The dispute involves a rather traditional infringement of architectural blueprints
by unauthorized construction of a home based on those plans. Plaintiff sued both the couple who gave the builder the plans, and the builder. The builder moved to dismiss for failure to comply with Section 411(a). Plaintiff stipulated to dismissal of the builder, but then amended the complaint after receiving a registration, adding the builder. The builder again moved to dismiss; the court granted the motion, holding that the “relevant jurisdictional fact, which cannot be changed by amending the complaint, is that registration of the copyright had not been made” when the complaint was originally filed. Plaintiff then re-filed its complaint; the builder moved to dismissal under FRCP 41(a). The court denied the motion, but sua sponte ordered plaintiff to pay attorney’s fees in connection with the prior two dismissals, and to really show its pique stayed the proceedings until the fees were paid up.

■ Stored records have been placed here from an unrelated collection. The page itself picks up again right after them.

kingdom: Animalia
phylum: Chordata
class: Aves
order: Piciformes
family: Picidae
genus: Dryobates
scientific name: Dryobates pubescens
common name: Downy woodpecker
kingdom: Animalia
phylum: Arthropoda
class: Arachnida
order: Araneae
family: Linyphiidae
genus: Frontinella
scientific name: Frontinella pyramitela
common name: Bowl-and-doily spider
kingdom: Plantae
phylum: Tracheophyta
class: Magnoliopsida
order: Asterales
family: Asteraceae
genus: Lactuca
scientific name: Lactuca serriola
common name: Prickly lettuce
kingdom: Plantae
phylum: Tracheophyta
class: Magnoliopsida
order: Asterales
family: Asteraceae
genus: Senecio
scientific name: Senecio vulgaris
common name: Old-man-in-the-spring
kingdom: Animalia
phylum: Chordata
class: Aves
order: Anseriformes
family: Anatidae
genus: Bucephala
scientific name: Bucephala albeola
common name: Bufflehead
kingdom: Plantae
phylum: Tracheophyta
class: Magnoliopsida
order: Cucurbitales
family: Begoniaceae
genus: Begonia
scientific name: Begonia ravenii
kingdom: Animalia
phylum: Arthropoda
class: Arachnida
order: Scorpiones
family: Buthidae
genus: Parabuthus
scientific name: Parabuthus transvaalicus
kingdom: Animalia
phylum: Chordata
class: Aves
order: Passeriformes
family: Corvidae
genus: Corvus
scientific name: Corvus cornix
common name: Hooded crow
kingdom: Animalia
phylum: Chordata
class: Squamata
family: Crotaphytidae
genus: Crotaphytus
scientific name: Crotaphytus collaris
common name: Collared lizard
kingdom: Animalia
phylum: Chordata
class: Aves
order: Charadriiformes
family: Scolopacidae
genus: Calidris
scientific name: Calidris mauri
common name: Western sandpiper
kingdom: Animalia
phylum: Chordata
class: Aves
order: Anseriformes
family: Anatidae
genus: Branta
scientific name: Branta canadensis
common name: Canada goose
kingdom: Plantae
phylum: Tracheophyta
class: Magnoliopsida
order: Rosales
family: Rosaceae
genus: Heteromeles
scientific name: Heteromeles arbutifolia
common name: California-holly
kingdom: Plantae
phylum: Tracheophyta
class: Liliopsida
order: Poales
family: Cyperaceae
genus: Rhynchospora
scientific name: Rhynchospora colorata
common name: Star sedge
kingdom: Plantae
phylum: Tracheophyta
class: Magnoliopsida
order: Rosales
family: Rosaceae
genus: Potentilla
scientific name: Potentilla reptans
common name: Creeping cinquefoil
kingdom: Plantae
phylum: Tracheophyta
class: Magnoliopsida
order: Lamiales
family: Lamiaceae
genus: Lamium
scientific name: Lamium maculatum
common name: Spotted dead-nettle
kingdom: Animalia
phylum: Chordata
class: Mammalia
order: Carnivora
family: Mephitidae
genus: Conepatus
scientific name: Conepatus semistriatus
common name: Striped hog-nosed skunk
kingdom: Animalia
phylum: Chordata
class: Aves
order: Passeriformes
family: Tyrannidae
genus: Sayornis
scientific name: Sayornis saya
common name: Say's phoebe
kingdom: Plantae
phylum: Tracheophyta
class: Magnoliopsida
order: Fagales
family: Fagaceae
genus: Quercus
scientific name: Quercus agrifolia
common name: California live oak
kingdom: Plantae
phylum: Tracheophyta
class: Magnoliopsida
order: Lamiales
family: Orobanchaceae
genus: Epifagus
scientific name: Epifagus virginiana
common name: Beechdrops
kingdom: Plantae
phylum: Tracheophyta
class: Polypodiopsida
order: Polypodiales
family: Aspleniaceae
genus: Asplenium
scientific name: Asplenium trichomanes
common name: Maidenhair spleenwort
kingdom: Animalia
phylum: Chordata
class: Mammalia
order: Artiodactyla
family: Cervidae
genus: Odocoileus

That was just the beginning of the mess, though, as years of litigation over motions for reconsideration, summary judgment, and appeal to the Seventh Circuit occurred. Ultimately, another $75,000 in fees were awarded in connection with the motion for summary judgment and the appeal. One cannot but wonder whether the final award was influenced by the 411(a) fiasco. While I understand the award for the first dismissal, I don’t for the second: it is quite common to permit plaintiffs to amend their complaint after they have received a registration.